• [About this exercise]:
Exactly reproduce the lines from the top of the entries below through the line containing "Schlossplatz 1, A-2361", with both ends included.

==== Records supplied

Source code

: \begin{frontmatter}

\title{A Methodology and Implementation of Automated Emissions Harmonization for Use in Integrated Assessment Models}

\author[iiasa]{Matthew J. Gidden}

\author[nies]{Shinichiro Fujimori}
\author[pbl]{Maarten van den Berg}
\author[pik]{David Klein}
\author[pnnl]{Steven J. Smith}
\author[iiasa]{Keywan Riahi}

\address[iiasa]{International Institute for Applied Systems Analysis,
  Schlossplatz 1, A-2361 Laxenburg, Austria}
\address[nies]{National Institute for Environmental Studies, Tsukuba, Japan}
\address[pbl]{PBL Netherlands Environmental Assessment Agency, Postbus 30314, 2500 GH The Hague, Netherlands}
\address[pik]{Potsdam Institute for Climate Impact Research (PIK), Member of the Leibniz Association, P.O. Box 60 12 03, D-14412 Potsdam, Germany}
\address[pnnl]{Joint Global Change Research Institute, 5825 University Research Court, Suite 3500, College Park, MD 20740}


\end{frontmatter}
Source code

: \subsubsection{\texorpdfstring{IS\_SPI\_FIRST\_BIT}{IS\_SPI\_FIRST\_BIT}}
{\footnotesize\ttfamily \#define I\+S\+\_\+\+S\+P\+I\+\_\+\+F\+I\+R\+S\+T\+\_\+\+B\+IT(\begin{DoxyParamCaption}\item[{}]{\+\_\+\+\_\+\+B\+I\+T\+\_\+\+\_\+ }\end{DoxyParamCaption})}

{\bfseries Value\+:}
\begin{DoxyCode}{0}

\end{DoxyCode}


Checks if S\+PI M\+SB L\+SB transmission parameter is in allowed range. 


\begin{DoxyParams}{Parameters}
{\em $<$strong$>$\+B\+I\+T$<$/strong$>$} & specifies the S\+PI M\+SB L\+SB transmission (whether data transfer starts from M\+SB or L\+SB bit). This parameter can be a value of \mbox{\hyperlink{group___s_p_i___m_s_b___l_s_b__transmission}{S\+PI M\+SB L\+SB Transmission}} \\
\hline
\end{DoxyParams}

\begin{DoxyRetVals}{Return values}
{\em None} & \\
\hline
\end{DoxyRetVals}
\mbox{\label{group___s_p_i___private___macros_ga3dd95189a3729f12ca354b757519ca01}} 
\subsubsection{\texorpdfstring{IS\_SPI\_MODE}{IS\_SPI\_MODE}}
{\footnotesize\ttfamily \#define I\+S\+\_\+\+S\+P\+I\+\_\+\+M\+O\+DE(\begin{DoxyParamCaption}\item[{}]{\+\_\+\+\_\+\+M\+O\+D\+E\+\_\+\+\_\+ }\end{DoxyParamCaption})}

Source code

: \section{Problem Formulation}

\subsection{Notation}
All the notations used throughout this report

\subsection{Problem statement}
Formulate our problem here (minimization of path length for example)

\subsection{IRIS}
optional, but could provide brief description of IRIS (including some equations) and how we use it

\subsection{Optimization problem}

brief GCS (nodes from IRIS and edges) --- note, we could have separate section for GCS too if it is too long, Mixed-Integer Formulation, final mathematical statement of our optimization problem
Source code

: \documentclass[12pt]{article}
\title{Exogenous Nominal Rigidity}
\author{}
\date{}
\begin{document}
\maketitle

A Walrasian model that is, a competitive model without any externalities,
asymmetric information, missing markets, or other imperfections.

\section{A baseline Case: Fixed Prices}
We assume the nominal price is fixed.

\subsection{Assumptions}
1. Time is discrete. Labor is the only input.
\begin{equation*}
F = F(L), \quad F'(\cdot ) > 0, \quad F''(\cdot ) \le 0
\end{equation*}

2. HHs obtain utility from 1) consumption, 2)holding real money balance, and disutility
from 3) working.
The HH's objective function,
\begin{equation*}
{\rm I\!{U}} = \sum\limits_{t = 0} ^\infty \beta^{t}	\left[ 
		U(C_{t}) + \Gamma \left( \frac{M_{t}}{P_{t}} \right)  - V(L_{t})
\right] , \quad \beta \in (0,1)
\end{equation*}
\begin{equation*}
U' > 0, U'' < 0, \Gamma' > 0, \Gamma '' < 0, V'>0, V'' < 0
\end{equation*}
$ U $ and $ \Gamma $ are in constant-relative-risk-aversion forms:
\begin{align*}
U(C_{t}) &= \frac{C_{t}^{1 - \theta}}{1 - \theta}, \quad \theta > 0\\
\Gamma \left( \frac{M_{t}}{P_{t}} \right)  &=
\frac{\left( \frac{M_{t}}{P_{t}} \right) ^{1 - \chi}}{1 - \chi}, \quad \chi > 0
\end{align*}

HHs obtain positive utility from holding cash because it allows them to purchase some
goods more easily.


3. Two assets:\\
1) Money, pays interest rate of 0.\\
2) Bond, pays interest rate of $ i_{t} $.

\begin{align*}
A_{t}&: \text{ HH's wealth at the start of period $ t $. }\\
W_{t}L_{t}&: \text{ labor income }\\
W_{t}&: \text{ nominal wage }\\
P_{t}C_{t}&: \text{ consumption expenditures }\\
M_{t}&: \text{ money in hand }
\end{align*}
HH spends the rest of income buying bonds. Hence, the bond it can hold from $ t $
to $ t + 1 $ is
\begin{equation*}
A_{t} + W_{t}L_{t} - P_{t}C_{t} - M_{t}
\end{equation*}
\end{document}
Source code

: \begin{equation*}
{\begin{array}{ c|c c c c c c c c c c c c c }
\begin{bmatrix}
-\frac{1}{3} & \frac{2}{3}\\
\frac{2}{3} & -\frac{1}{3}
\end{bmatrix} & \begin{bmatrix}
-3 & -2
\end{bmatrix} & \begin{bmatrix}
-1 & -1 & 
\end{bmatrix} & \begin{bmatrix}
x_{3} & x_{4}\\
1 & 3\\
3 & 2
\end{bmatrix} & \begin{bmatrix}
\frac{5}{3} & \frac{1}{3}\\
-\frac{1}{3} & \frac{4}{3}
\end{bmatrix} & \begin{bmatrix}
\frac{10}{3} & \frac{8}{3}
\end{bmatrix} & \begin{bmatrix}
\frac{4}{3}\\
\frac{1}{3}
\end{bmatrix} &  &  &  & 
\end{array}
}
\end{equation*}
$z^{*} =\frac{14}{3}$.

========

• [Output for this task]:
Source code

: \begin{frontmatter}

\title{A Methodology and Implementation of Automated Emissions Harmonization for Use in Integrated Assessment Models}

\author[iiasa]{Matthew J. Gidden}

\author[nies]{Shinichiro Fujimori}
\author[pbl]{Maarten van den Berg}
\author[pik]{David Klein}
\author[pnnl]{Steven J. Smith}
\author[iiasa]{Keywan Riahi}

\address[iiasa]{International Institute for Applied Systems Analysis,
  Schlossplatz 1, A-2361 Laxenburg, Austria}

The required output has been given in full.